**Things to do:**
1. In the passage on INFJs, list every group of people whose behavior the writer remembers finding hypocritical.
2. Pick up the passage on INFJs after its last sentence and keep writing it.

Because of their strong powers of intuition, many INFJs report feeling like aliens in the world. One INFJ described her experience as almost a constant feeling of deja vu, since her Ni is constantly foreseeing the future before it unfolds. Other INFJs report feelings of disembodiment, as though their body is independently moving through space while they watch from without. The fact is that many INFJs experience the world and their bodies in radically different ways than other types. It is therefore not uncommon for INFJs or others to question their sanity.
Hmm. Old souls, wiser than their peers and even adult family members. I don't remember feeling wise, just different. I do recall startling moments where my parents' behavior struck me as completely hypocritical, even juvenile. This happened frequently with peers and other adults as well. But I'm pretty sure I exhibited those behaviors myself. Perhaps the "wisdom" of an INFJ child comes from the fact that we prefer to think about and discuss deeper, more profound topics than those around us.

**Exercise data:**
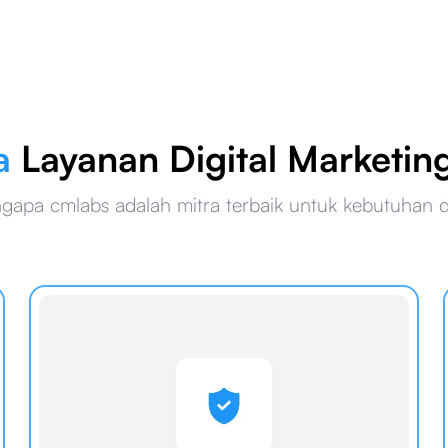
a
Layanan Digital Marketin
gapa cmlabs adalah mitra terbaik untuk kebutuhan di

**Answer set:**
1.
- Parents
- Peers
- Other adults

2.
I also recall questioning everything - to the degree that my parents bought me a set of books called "Questions Children Ask" simply because they couldn't give me all the answers I wanted. I don't think I counseled or advised anyone, though. In the environment I grew up in, children weren't allowed to speak their minds freely to adults - we weren't taken seriously, and contradiction could result in swift discipline. So if I was an old soul, wise and full of counsel, I don't remember it. Then again, I've blocked out quite a bit of my childhood (a topic which would fill many, many blog posts itself). I'd have to ask someone who knew me well growing up, and I can say honestly that I avoid as many of those folks as possible!

Judgments and insights. Now this one's a doozy. I remember once going back through a diary I wrote in as a kid. It was more than a little creepy reading about the way I viewed my environment...an odd mixture of youth and maturity. How did I know certain things at such a tender age? I did trust my instincts, though they failed me at times. But I remember being acutely aware of the personal issues taking place around me. I could sense anger, resentment, pain and conflict the way a deer senses a predator. I knew instantly when someone nearby was hurt or afraid. Body language was easily interpreted, as well as sexual tension. In short, I was an inexperienced child trying to make sense of an overwhelming number of adult issues coming at me. And now looking back, I can see that I used my judgments and insights as a way of protecting myself from that. Unfortunately, I can also see where the confusion and lack of sympathy resulted in a myriad of self-destructive patterns that followed me into adulthood.  (sigh)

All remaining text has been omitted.